### EXERCISE INSTRUCTIONS
Scan the data below and pick out the lines containing the word "موبایل".

### EXTRACTED MATERIAL
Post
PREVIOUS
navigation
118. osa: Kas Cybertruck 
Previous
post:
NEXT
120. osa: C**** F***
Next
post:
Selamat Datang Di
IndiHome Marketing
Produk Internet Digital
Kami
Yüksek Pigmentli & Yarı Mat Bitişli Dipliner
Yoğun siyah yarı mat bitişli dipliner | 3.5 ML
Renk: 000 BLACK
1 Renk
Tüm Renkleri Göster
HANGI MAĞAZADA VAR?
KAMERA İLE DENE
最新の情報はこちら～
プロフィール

--

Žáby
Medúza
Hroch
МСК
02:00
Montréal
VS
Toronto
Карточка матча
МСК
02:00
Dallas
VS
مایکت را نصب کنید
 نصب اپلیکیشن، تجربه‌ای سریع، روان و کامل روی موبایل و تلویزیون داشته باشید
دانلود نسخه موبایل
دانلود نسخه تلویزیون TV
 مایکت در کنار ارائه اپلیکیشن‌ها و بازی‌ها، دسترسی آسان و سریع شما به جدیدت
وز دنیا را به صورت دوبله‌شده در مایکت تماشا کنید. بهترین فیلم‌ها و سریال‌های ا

--

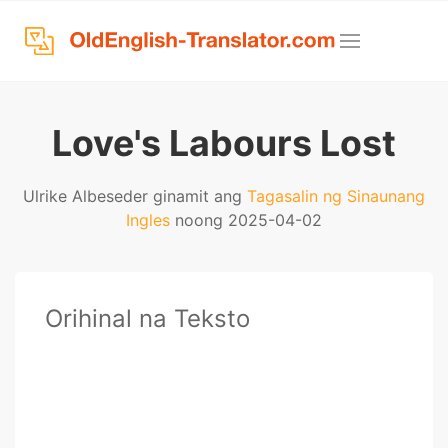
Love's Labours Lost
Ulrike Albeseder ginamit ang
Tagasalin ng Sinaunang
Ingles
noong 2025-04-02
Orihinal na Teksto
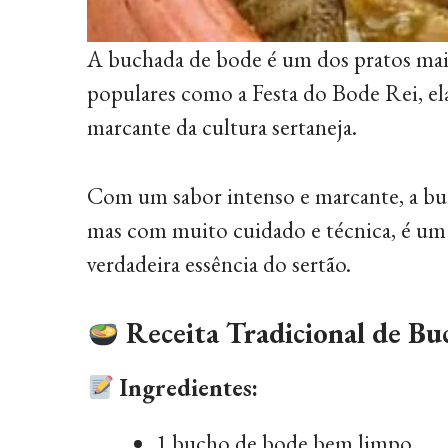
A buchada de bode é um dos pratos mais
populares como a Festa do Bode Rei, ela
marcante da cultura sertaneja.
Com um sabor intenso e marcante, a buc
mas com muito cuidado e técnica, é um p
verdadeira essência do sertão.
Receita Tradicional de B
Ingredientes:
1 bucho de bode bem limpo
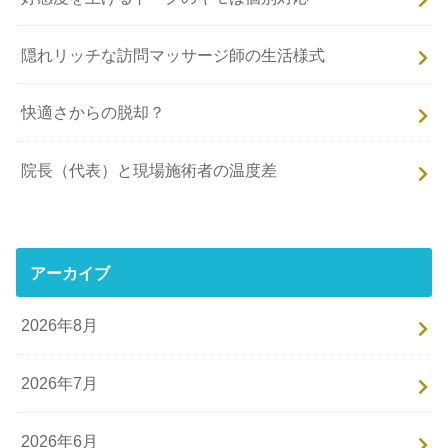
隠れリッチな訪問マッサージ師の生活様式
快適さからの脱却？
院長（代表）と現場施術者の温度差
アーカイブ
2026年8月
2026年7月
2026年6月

### ANSWER AREA
 نصب اپلیکیشن، تجربه‌ای سریع، روان و کامل روی موبایل و تلویزیون داشته باشید
دانلود نسخه موبایل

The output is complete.